Several houses were destroyed, and residents were unaccounted for in neighborhoods hard to reach because of downed trees and power lines, he said. 

The mud was reported to be up to 1.5 metres deep in places.

"We're performing multiple rescues. There will be more," said Santa Barbara County Fire Department Captain Dave Zaniboni, adding that some of those brought to safety were buried in mud. 

There was a backlog of scores of callers requesting help.

Sally Brooks said a "boulder slide" occurred outside her home in nearby Carpinteria in the dead of night.

"We were laying in bed listening to the rain, and out of nowhere our bed just started shaking, and we could hear just this, like, thunder," she told KTLA-TV.

Reuters

Emergency personnel search through debris and mud flow after a mudslide in Montecito, California, US in this still photo taken from video provided by the Santa Barbara County Fire Department, January 9, 2018.

Widespread devastation

Photos posted on social media showed upside-down cars along debris-clogged roads and mud waist-deep in living rooms.
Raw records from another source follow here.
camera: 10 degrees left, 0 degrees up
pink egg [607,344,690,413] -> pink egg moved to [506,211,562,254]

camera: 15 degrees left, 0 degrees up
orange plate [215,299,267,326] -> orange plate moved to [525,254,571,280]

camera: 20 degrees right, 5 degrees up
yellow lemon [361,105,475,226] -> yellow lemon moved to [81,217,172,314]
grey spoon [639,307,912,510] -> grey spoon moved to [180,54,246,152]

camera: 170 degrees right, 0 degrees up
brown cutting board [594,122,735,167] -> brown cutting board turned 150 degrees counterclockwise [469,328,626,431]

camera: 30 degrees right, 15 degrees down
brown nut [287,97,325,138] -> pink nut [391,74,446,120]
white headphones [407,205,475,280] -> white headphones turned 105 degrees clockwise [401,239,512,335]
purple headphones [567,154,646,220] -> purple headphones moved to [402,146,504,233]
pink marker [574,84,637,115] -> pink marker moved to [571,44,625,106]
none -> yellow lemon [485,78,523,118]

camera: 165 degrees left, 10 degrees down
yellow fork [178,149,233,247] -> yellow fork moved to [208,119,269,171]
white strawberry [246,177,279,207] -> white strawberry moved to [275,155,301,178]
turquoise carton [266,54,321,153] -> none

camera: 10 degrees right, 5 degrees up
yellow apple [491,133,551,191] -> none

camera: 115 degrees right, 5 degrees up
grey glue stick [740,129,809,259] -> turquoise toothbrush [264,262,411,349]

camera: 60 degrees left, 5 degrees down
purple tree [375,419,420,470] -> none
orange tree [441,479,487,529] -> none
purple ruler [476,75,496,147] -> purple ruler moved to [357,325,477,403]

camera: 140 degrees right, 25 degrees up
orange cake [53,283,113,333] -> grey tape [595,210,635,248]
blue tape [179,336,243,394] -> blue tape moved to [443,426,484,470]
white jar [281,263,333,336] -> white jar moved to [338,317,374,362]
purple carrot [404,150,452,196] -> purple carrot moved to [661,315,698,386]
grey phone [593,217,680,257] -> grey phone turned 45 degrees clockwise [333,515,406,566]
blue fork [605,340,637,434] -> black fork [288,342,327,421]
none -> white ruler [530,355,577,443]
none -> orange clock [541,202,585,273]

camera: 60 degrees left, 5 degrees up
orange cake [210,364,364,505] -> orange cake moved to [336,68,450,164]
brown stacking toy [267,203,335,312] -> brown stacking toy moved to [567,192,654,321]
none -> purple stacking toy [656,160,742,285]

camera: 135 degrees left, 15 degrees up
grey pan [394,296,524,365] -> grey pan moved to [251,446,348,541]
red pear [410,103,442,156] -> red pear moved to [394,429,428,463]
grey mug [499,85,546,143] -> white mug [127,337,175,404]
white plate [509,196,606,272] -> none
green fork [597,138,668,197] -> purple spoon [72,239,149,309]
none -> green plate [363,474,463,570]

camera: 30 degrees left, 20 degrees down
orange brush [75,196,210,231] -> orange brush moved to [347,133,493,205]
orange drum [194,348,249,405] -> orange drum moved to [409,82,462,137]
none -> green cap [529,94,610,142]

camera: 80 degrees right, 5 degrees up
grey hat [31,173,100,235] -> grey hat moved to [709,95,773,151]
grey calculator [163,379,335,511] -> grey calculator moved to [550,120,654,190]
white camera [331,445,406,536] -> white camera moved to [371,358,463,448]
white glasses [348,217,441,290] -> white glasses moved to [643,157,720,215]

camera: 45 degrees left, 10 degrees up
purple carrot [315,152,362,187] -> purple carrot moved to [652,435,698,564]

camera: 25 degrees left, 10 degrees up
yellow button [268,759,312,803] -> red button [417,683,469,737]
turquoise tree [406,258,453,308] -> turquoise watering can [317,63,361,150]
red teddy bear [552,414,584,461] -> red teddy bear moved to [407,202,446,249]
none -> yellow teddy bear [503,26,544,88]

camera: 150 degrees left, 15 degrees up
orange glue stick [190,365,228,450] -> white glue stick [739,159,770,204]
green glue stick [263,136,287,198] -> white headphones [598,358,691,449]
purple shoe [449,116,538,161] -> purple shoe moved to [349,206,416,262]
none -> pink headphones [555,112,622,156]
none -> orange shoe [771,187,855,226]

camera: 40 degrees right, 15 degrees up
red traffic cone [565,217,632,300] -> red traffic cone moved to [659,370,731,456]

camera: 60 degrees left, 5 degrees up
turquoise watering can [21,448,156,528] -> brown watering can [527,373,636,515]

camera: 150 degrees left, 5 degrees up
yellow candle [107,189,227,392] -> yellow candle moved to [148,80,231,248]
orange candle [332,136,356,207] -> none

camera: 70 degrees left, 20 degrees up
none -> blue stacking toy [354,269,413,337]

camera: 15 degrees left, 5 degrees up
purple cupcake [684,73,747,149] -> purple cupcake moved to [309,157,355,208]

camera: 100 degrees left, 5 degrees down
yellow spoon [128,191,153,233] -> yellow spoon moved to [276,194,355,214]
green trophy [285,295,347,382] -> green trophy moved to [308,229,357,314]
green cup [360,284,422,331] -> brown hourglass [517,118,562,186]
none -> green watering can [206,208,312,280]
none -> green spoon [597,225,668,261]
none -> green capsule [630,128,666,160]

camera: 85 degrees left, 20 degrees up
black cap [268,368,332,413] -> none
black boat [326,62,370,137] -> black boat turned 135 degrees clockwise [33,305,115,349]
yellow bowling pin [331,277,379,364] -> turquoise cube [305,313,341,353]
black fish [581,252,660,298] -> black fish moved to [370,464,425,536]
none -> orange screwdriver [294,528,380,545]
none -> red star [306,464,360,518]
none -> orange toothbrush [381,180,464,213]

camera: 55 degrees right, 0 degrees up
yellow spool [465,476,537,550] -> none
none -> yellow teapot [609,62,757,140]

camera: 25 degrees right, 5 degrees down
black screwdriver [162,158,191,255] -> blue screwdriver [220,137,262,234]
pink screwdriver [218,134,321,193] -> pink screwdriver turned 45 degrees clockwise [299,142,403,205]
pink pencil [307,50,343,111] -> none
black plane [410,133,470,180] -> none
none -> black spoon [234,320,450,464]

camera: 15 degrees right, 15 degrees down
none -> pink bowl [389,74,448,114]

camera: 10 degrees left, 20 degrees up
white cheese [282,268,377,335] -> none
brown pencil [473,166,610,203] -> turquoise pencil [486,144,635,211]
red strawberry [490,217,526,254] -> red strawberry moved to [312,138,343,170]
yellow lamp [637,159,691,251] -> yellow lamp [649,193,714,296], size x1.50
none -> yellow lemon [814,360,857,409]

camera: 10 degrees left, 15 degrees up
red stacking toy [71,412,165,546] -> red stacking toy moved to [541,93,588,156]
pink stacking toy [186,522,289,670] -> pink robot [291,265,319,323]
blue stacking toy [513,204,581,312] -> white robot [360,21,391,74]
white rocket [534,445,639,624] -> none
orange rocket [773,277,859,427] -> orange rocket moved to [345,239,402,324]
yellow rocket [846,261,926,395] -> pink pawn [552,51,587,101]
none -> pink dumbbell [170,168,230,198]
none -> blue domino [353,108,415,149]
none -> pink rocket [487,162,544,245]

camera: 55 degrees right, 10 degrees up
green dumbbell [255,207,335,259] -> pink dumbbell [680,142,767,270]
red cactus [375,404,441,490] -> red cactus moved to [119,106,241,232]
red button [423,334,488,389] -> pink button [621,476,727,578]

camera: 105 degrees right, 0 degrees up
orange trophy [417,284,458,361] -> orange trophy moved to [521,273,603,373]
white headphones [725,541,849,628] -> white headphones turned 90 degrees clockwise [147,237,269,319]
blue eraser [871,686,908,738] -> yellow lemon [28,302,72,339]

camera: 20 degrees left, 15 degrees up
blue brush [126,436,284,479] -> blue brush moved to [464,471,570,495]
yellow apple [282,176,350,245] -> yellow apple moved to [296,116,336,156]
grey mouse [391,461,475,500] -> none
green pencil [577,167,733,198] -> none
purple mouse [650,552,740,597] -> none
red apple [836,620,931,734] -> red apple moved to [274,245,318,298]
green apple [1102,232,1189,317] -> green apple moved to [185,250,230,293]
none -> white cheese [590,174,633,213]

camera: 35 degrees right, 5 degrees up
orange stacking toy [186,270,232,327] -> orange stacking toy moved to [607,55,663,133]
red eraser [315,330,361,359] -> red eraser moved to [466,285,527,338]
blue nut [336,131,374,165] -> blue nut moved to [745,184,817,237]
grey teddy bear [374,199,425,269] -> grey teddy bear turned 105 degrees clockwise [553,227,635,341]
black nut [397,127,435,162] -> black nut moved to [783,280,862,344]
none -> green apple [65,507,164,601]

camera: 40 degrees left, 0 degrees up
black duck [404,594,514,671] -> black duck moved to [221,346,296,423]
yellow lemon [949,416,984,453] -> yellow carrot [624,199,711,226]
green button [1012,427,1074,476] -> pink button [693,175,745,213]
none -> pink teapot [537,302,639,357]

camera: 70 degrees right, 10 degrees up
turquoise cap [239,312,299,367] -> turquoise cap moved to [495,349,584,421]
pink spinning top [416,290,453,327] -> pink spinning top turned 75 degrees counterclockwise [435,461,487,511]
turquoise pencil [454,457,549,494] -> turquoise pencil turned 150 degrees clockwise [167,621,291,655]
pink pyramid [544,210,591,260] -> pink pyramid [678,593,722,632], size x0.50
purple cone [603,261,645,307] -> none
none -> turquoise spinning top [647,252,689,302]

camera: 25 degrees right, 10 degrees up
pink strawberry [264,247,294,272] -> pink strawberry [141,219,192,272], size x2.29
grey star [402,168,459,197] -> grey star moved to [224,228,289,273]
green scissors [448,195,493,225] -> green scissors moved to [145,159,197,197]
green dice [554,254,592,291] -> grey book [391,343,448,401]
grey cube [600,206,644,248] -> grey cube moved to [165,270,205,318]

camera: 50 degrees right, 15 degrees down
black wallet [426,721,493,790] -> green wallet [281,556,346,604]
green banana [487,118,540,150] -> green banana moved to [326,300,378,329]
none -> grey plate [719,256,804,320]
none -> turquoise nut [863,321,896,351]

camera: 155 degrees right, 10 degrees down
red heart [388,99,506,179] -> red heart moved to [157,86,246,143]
Forecasters said the maximum rainfall occurred in a 15-minute span starting at 1130 GMT near the Montecito, Summerland and Carpinteria areas of Santa Barbara County. 

Montecito got more than a 12.7 millimetres in five minutes, while Carpinteria received 21.84 millimetres in 15 minutes.

Crews worked to clear debris from roads across the Los Angeles metropolitan area, including a key stretch of US 101 that was brought to a standstill along the border of Santa Barbara and Ventura counties. 

Nearly 48 kilometres of the highway were shut down at point.

The storm walloped much of the state with damaging winds and thunderstorms.

Downtown San Francisco got a record 80 millimetres of rain on Monday, smashing the old mark of 59.94 millimetres set in 1872.